▶ _YOUR TASK_: Scan the records for "left". Show the matching lines.

======== INPUT

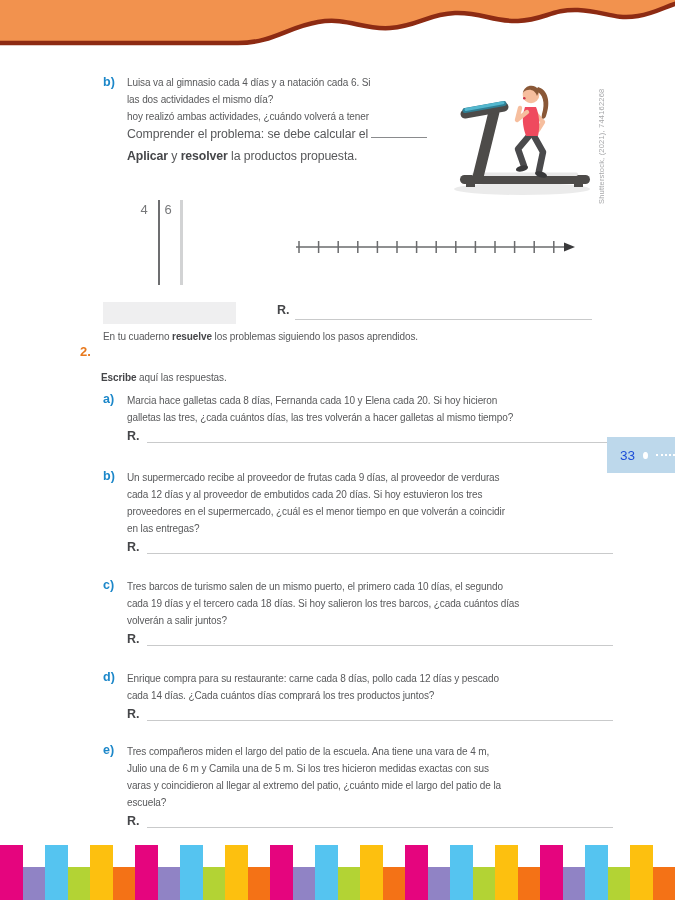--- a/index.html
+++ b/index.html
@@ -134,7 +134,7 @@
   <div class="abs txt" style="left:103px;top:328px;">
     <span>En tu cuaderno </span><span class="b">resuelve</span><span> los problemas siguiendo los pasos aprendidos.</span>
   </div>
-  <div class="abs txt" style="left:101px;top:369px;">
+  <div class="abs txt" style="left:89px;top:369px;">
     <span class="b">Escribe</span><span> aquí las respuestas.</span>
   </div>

================

▶ _ANSWER TO THIS EXERCISE_:
   <div class="abs txt" style="left:103px;top:328px;">
-  <div class="abs txt" style="left:101px;top:369px;">
+  <div class="abs txt" style="left:89px;top:369px;">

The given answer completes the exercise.